• _Your objective_
Report how many lines in the following entries contain "technologies". Nothing else should be given.

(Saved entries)
■ ■ ■ ■ ■
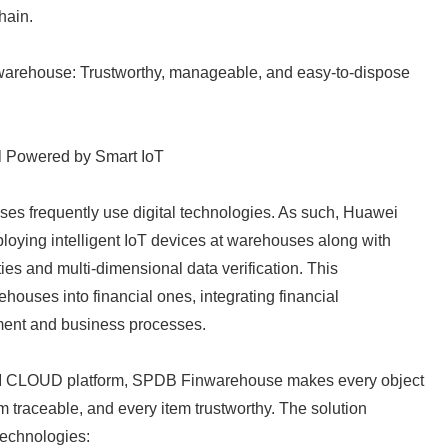
hain.
nwarehouse: Trustworthy, manageable, and easy-to-dispose
l Powered by Smart IoT
es frequently use digital technologies. As such, Huawei
oying intelligent IoT devices at warehouses along with
ties and multi-dimensional data verification. This
Japanese
houses into financial ones, integrating financial
ent and business processes.
 CLOUD platform, SPDB Finwarehouse makes every object
rm traceable, and every item trustworthy. The solution
 technologies:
■ ■ ■ ■ ■
• _Result below_
2